Something I wrote in jail

 I wrote this shortly after getting sentenced. I like to fancy myself as a halfway decent writer, but when I'm being honest, I realize I am not all that great. However this is something I'm actually pretty proud to call my own. If you read this, and if you like it, please comment below. I love all my readers and am interested in people's thoughts. 


A Leaping Ladybug
When I was in jail, I had a dream where I was once again close to somebody I had loved. And so intensely did I love her that it was as if we had transcended to another level of existence. In fact, we had.
We were there, in that new world, when a man came into our room. He told us that he had something he wanted to show a songbird, but that most of all, it was me who ought to pay very close attention.
He then led us to a vineyard. One like those I used to walk through back in Sonoma. One where I could eat grapes freely and forget that I was me for a little while. It felt like how I imagine a home would feel.
The man spoke of how he used to like sitting out there. The fresh heat, a taste of clean air, the sweet hum of a bug's song. These things brought to him a great comfort. Though his greatest comfort of all were those times when he got to watch a ladybug crawl up his arm. He’d let them tickle him all the way up to the tip of his finger. And from there, he’d watch them leap.
The comfort, he explained, came from the feeling of liberation he’d experience every time he saw them fly. Seeing their release brought him so much closer to his own. Back then, he had had the time to imagine things. Just little fantasies, like his fingers being blades of grass; his body the root that connected him to all of the Earth.
"Organic," said he as he laughed in a whisper.
I saw him smile then and I realized he was beautiful. The man was radiant in his raw authenticity. I knew then what honesty expressed from one man to another looked like. He told us, my love and I, that in that vineyard he had almost felt real.
Then I watched his smile wilt along with the dying vineyard that surrounded us. You see, things changed, and the man grew old. And as he did, he said that he traded in his dreams for a sense of assurance and a chance at stability. However, he has since learned that the only assurance life grants a man is that nothing is ever truly assured, and stability only lasts a moment in the winds of time.
It is for these reasons that faith in oneself is so important.
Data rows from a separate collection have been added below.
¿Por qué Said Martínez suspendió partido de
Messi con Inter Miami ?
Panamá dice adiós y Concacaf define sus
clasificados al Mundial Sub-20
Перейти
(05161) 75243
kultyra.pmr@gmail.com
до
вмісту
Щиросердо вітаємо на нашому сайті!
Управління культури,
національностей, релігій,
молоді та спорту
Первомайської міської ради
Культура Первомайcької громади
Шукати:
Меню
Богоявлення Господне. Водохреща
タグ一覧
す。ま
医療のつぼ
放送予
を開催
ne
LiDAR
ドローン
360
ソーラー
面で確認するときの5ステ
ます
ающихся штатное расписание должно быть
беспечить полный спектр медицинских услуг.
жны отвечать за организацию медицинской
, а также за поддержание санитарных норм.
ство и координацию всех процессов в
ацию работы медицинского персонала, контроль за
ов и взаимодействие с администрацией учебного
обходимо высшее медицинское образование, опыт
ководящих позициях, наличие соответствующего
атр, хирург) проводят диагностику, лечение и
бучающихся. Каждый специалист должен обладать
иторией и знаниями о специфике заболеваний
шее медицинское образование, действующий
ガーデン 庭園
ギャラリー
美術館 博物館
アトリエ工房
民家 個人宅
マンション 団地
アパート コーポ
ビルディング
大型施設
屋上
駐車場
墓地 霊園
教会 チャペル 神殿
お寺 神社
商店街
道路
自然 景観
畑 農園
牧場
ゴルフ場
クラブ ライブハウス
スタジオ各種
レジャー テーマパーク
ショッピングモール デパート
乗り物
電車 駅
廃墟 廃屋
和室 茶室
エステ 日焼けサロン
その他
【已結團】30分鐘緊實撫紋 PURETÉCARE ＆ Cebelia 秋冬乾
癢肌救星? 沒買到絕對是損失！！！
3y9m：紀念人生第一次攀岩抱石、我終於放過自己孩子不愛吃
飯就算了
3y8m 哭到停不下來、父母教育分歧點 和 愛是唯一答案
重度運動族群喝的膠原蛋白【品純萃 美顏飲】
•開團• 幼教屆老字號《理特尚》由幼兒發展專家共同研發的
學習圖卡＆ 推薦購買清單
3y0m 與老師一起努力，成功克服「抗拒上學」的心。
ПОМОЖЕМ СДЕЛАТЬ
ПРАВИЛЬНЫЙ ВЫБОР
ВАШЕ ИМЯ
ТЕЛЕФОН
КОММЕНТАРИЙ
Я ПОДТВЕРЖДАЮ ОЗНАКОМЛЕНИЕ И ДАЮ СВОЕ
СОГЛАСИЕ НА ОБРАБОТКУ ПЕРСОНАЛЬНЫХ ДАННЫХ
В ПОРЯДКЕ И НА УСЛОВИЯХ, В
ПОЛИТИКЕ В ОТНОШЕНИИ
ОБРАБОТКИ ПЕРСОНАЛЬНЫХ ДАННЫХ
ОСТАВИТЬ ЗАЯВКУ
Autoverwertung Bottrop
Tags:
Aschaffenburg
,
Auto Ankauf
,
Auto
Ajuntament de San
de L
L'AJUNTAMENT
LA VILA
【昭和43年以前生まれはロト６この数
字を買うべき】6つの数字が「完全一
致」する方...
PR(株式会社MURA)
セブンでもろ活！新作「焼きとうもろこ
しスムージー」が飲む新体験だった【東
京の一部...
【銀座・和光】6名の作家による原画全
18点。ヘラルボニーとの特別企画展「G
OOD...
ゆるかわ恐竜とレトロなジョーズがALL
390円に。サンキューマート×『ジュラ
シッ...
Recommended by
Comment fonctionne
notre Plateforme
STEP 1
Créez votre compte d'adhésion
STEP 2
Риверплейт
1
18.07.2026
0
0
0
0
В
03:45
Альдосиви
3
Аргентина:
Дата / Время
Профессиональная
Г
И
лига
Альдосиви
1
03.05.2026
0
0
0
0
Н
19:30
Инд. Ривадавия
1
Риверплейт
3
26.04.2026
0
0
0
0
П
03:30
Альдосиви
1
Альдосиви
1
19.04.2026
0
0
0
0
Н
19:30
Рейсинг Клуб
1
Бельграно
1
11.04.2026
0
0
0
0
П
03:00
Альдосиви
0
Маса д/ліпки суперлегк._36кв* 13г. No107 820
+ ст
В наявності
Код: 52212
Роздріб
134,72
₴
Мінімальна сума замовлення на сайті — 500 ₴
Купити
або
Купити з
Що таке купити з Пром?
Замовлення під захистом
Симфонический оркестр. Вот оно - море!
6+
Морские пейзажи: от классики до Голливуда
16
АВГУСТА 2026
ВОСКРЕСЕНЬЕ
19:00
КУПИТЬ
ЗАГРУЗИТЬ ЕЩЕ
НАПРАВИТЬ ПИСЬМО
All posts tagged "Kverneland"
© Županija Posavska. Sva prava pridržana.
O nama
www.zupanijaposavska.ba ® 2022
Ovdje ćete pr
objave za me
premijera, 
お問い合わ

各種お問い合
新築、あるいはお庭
He says that now, as he ages, he sees more and more with each passing day that the trade was never worth it. He often wonders, "What if? What if I had been brave?" Though to this he’ll never have an answer. It is a regret that weighs heavy on his soul.
He told us that he has never again been happy in such a way as he was on those sunny days when he had felt real. Those days long since past when his dreams were more than mere fantasy, but ambition, and he was as free as a leaping ladybug.